Says Franz: “We also held a real, in-person press conference in the German embassy in Bern. This time we had the four ambassadors from the Eurofighter core nations.

“With both events, we tried to come up with formats that offered something unique to the Swiss audience and both were extremely well received. I am really proud of the way the whole team responded to the challenge and the way we were able to deliver under difficult constraints.”


(from left to right) Spanish Envoy to Switzerland Javier Benosa Lalaguna, UK Ambassador to Switzerland Jane Owen, Airbus Switzerland CEO Franz Posch, German Ambassador to Switzerland Michael Flügger, Italian Ambassador to Switzerland Silvio Mignano

Franz says that the German ambassador made an interesting point at the conference. “He said that arms sales are sometimes a controversial topic in Germany, but that this was explicitly not the case for Switzerland. He said that Germany was looking for a partnership with Switzerland and the Quadriga contract shows Switzerland that Germany is committed to the exact same tranche that was being offered to the Swiss.”

The press conference also announced that Eurofighter would support a final assembly in Switzerland, passing on valuable first-hand knowledge of how the fighters are built and maintained.

“This would allow Switzerland to build up their indigenous capabilities.”


The news about Quadriga from Germany broke the week before Franz and the team delivered their proposal. “It was absolutely the perfect timing. The Quadriga standard aircraft is the baseline for the proposal in Switzerland.
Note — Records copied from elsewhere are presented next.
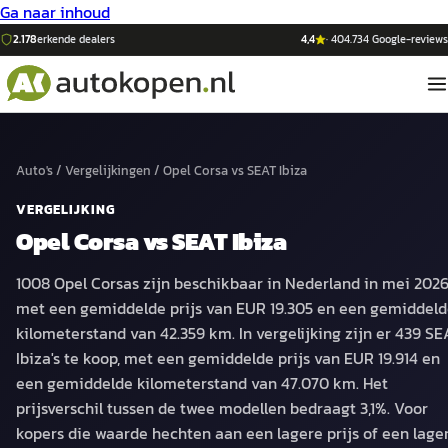
Ga naar inhoud
2.178
erkende dealers
4,4
·
404.734
Google-reviews
Auto's
/
Vergelijkingen
/
Opel Corsa
vs
SEAT Ibiza
VERGELIJKING
Opel Corsa
vs
SEAT Ibiza
1008 Opel Corsas zijn beschikbaar in Nederland in mei 2026
met een gemiddelde prijs van EUR 19.305 en een gemiddel
kilometerstand van 42.359 km. In vergelijking zijn er 439 SE
Ibiza's te koop, met een gemiddelde prijs van EUR 19.914 en
een gemiddelde kilometerstand van 47.070 km. Het
prijsverschil tussen de twee modellen bedraagt 3,1%. Voor
kopers die waarde hechten aan een lagere prijs of een lage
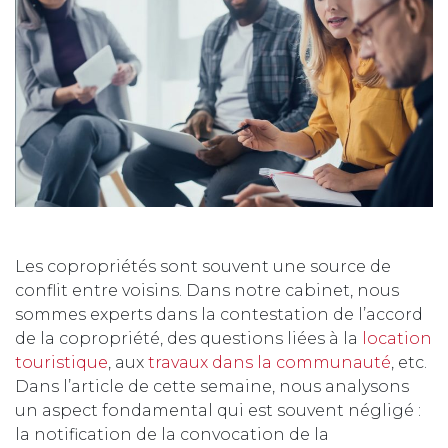
Les copropriétés sont souvent une source de
conflit entre voisins. Dans notre cabinet, nous
sommes experts dans la contestation de l’accord
de la copropriété, des questions liées à la
location
touristique
, aux
travaux dans la communauté
, etc.
Dans l’article de cette semaine, nous analysons
un aspect fondamental qui est souvent négligé :
la notification de la convocation de la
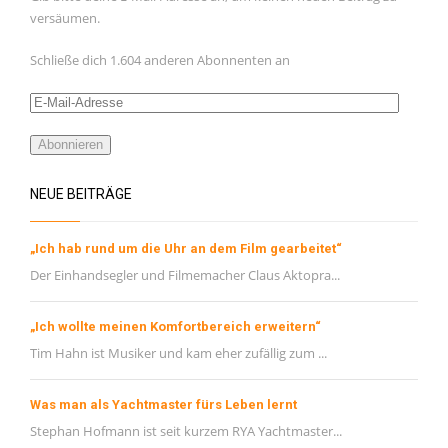
versäumen.
Schließe dich 1.604 anderen Abonnenten an
E-
Mail-
Adresse
Abonnieren
NEUE BEITRÄGE
„Ich hab rund um die Uhr an dem Film gearbeitet“
Der Einhandsegler und Filmemacher Claus Aktopra...
„Ich wollte meinen Komfortbereich erweitern“
Tim Hahn ist Musiker und kam eher zufällig zum ...
Was man als Yachtmaster fürs Leben lernt
Stephan Hofmann ist seit kurzem RYA Yachtmaster...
“Switzerland has asked all the nations competing in NKF that their solution should be in operation with their home nation. Quadriga means we can now show that Germany has decided to go for the latest generation of the Eurofighter. And this Tranche 4 Eurofighter will be able to fulfil all the requirements requested by the Swiss.

Importantly, this is a guarantee for Switzerland that there will be a lead nation flying the same configuration beyond 2060. This lifecycle question is a crucial one for Switzerland. It will be the last nation flying F-18 and as such they're having to invest heavily in order to keep the fleet operating.

Throughout the campaign, Franz and the team have been keen to stress two key messages about how their proposal is able to meet the brief for Switzerland.

“One is ‘faster, higher and more reliable’, which refers to the point that Switzerland is asking for a fighter with air superiority capability. This is something that Eurofighter was developed for and we believe it has the best technical capabilities in the international environment.”

The second message is ‘data superiority’, which is also very important for Switzerland. “What we mean is that all the data that is generated from the Swiss Eurofighter would remain in Switzerland. It could use the Eurofighter autonomously and without any restrictions. In short, data remains in Swiss hands.”


Switzerland is very special because the decision always lies with its citizens. During the planning phase of the campaign, there was a public vote on the proposal from the Minister of Defence to spend six billion Swiss francs on 40 new fighters.

Franz says: “There was a very narrow majority. In fact, in the referendum 3.2 million voted and it was decided by 50.1% in favour – a difference of just around 8,500 votes. It was really close and there was intense discussion inside the country.

“It’s a very special democratic process. After the type selection, the Swiss parliament will give the final approval for the contract.”


Franz Posch, CEO, Airbus DS Schweiz


We have handed in our offer, now armasuisse, the Swiss Procurement Department, takes over. It will analyse the offers and hand over their recommendations to the Minister of Defence.

The Minister will then, together with her fellow members of government, discuss the reports and they will ultimately come to an agreement and make the final decision. This is called the Type Selection and it is likely to be announced around the second quarter of 2021. After that, the detailed contract negotiations are due to start. This is prelude to final contract.

“I'm quite confident that we definitely delivered something that’s a very comprehensive and solid package with unique opportunities for Switzerland,” says Franz.